I was thrilled at how they embraced the craft. By the end of the week, they even learned to cast on. I learned a lot about teaching knitting to kids, and I learned that I could love even a group of middle-school girls. The night before camp ended, I was at Michaels, and found some close-out knitting needles-- REAL needles-- for $1.00 a pair. So I was able to give each of the girls a pair, and closed out my stash of Wool-Ease.

And Then Some Grown-Up Time

It was hot and sunny. White Girl Need Shade!!! So I took the Metro back, picked up a Raspberry Crystal Lite Slurpee at the 7-11, and drove to KnitHappens where I spent a couple of hours with
Holly and Kelly. They have some cool new stuff, including some shawl pins that I am definitely going to buy several of (some wooden, some carved bone), and some nifty new yarns. I'm still working on the top for The Daughter, but I need to go in small increments because the Jaeger Aqua is a tightly spun cotton with no give that is a bit hard on the fingers for closely knit projects-- but it's gorgeous.
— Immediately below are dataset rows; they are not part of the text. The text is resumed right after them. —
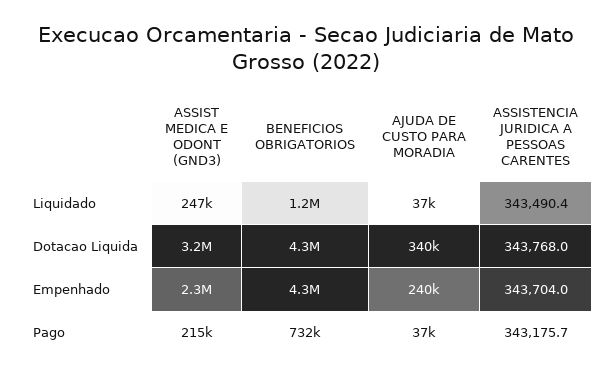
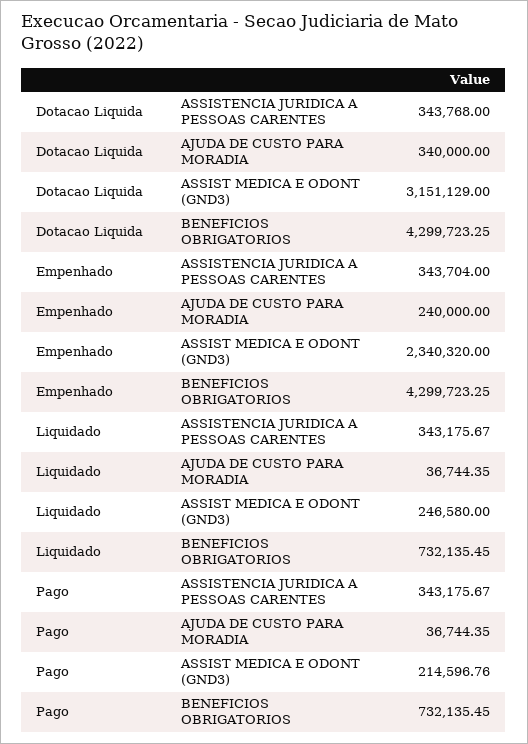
  {
    "ASSIST MEDICA E ODONT (GND3)": {
      "Liquidado": 246580,
      "Dotacao Liquida": 3151129,
      "Empenhado": 2340320,
      "Pago": 214596.76
    },
    "BENEFICIOS OBRIGATORIOS": {
-     "Liquidado": 1200000,
+     "Liquidado": 732135.45,
      "Dotacao Liquida": 4299723.25,
      "Empenhado": 4299723.25,
      "Pago": 732135.45
    },
    "AJUDA DE CUSTO PARA MORADIA": {
      "Liquidado": 36744.35,
      "Dotacao Liquida": 340000,
      "Empenhado": 240000,
      "Pago": 36744.35
    },
    "ASSISTENCIA JURIDICA A PESSOAS CARENTES": {
-     "Liquidado": 343490.4,
+     "Liquidado": 343175.67,
      "Dotacao Liquida": 343768,
      "Empenhado": 343704,
      "Pago": 343175.67
    }
  }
I've been working on the Leaf Tendril sock from Socks Soar on Two Circulars, using Ellen's Half Pint Farm sock yarn that I got at MSW. I really love the colors, and I think that the 1/2 Merino, 1/2 Tencel blend will make them durable.
The pattern isn't difficult, once you decipher Cat Bordhi's sometimes cryptic pattern-writing. This toe-up pattern is different from those I've done before, and the toes are somewhat pointy, even after I stuffed them for the picture. I have rather squared-off feet. But we'll see. I don't feel like frogging this, and I have lots of relatives and close friends with skinny, pointy feet who could use them if they don't work for me. I usually use the short-row start for Wendy's Generic Toe-Up Socks. Next time, I'll stick with a sure thing, use Wendy's toe, and continue on with the other pattern.

(Go, Wendy!!!!)

How I Won't Be Spending Next Saturday
Even though it'll be a good time.
Because I'll be helping to finish Hokie Healing blankets.

And in my life, every day is a Folk festival.

4 comments:

Shanti said...

The Washington Post had a lovely article on the sing along. Glad you had a good time - being a GS was a great thing for me.

Gina said...

You'll not want to be anywhere else but Blacksburg next Sat. I promise!

jody said...

I think that's the most potties I've ever seen in one place at one time. Impressive!

That knitting with the Girl Scouts sounds so great! I especially liked how you had them make the needles-I made 2 sets as gifts for Chrismas thinking it would be a quick easy gift, but it was more work with the sanding, polishing, etc than I thought! I can't imagine making 15 pairs!! Great idea!!! I may "borrow" it for an activity at my daughter's school-if I feel up to the task of teaching a bunch of 2nd graders to knit or even have pointy sticks!!

Loren said...

I haven't done socks from the toe up yet. But I am about to finish a pair of socks so it's time to cast on another pair!